0 failures, 1 errors.
Tests failed.
My recursive solution had blown the stack! That’s certainly something I don’t
want to happen. With this new bit of information, I then updated my function
to be tail call recursive (by using Clojure’s loop
/recur
construct):
(defn factor? [divisor number] (zero? (mod number divisor)))
(defn prime-factors [input-number]
(loop [factors []
divisor 2
number input-number]
(cond
(= number 1) factors
(= divisor number) (conj factors number)
(factor? divisor number) (recur (conj factors divisor) divisor (/ number divisor))
:default (recur factors (inc divisor) number))))
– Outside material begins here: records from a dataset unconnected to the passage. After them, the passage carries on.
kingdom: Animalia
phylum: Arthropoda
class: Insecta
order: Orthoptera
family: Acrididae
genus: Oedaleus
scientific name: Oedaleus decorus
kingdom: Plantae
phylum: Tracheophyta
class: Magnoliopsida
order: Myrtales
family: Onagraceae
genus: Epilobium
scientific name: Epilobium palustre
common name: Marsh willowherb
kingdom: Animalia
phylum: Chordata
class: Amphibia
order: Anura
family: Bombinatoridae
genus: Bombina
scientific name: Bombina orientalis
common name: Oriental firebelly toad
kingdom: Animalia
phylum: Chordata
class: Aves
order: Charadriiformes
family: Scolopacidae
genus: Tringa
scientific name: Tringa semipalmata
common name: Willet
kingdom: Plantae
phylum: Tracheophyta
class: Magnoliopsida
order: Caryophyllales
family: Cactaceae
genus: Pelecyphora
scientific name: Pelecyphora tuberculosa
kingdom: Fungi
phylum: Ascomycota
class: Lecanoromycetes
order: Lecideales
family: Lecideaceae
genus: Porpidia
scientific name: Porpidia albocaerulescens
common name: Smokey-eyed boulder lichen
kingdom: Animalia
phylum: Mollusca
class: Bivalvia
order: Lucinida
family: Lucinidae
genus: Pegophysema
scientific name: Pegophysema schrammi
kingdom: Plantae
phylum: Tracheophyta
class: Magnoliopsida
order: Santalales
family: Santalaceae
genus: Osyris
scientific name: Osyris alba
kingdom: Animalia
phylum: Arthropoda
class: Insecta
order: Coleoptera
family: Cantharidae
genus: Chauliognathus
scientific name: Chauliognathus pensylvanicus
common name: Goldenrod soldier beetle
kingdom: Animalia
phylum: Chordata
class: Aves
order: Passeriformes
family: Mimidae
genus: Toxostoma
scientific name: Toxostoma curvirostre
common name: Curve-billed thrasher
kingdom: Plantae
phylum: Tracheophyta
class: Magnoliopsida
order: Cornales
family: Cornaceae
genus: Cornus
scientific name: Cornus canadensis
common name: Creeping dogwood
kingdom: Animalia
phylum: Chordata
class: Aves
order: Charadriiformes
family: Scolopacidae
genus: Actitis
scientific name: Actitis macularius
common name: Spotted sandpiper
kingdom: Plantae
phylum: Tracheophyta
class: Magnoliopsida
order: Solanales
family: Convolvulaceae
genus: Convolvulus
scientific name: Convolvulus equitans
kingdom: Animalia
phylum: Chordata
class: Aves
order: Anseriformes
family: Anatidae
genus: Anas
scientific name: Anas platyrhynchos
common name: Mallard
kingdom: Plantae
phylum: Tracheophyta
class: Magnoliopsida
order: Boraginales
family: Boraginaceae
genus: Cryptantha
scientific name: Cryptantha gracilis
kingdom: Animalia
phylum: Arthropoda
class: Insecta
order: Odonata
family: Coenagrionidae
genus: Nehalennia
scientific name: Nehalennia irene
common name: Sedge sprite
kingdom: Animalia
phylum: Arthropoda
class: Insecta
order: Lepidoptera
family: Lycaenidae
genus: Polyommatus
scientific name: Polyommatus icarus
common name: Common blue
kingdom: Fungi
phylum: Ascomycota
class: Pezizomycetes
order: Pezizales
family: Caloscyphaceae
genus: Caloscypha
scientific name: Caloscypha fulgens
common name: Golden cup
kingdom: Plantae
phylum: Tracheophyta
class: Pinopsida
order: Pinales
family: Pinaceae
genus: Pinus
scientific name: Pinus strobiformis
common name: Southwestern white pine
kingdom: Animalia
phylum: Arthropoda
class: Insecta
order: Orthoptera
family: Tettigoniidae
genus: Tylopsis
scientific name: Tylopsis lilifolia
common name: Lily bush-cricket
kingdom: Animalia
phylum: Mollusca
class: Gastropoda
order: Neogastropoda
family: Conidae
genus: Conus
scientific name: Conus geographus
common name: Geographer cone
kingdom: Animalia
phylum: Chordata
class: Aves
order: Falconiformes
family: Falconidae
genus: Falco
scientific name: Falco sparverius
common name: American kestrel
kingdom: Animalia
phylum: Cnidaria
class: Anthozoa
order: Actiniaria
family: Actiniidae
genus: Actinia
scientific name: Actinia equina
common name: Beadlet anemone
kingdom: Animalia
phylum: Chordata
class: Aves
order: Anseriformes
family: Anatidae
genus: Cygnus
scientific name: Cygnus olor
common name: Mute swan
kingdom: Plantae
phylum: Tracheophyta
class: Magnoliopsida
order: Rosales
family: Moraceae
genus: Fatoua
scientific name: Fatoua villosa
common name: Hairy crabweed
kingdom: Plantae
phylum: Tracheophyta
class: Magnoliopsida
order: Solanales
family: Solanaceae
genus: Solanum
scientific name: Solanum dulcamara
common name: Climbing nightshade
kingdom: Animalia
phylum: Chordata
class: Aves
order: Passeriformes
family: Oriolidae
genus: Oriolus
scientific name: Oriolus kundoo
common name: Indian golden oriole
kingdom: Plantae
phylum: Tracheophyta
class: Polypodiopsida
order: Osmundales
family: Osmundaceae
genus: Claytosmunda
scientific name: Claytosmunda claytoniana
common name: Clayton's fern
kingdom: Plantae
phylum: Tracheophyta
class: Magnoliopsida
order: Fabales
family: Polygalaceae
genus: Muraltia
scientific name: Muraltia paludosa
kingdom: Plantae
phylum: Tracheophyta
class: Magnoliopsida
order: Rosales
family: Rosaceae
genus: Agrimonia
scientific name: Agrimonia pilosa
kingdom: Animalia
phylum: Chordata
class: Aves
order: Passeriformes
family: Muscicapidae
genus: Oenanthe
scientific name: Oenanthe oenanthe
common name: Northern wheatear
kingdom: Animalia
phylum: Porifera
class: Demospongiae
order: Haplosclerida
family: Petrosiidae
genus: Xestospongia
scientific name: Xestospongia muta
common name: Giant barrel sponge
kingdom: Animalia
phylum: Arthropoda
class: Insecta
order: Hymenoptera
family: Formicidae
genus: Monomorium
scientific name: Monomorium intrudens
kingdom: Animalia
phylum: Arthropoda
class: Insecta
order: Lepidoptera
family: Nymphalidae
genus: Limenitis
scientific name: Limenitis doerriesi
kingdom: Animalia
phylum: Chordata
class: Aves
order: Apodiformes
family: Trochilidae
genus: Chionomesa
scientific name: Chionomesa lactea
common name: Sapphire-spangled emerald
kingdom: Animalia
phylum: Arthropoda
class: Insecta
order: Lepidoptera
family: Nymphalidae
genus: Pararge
Finally, I have a successful implementation:
lein test property-testing-example.core-test
{:result true, :num-tests 100, :seed 1465248402934, :test-var "the-prime-factors-of-the-product-of-a-list-of-prime-numbers-is-those-numbers"}
Ran 2 tests containing 9 assertions.
0 failures, 0 errors.
Conclusion
Now it’s perfectly possible that I could’ve written an explicit example cause the stack to blow. However, to have created such an example, I would have had to have been focussing on the implementation of the language. What’s more, at some point my code might be compiled on a platform with a different stack size - invalidating such an example. By using a Property Test, I managed to locate an implementation edge case error by focusing only on the domain of the problem I was solving, for this reason I can see this as being a valuable tool!
An Admission
For this example, I did intentionally set out to blow the stack. However, when I wrote the property test, I initially failed to generate an error because my range of input prime numbers was not high enough (only the first 10). After increasing the list, I got the error I was expecting. This raises the question that if you don’t know what error you are looking for, how do you ensure that the range that your generator is generating is sufficient? Something to ponder on…
This topic is a new adventure for myself and many others, if you have experience in or thoughts about this subject, we’d be very grateful if you would share them.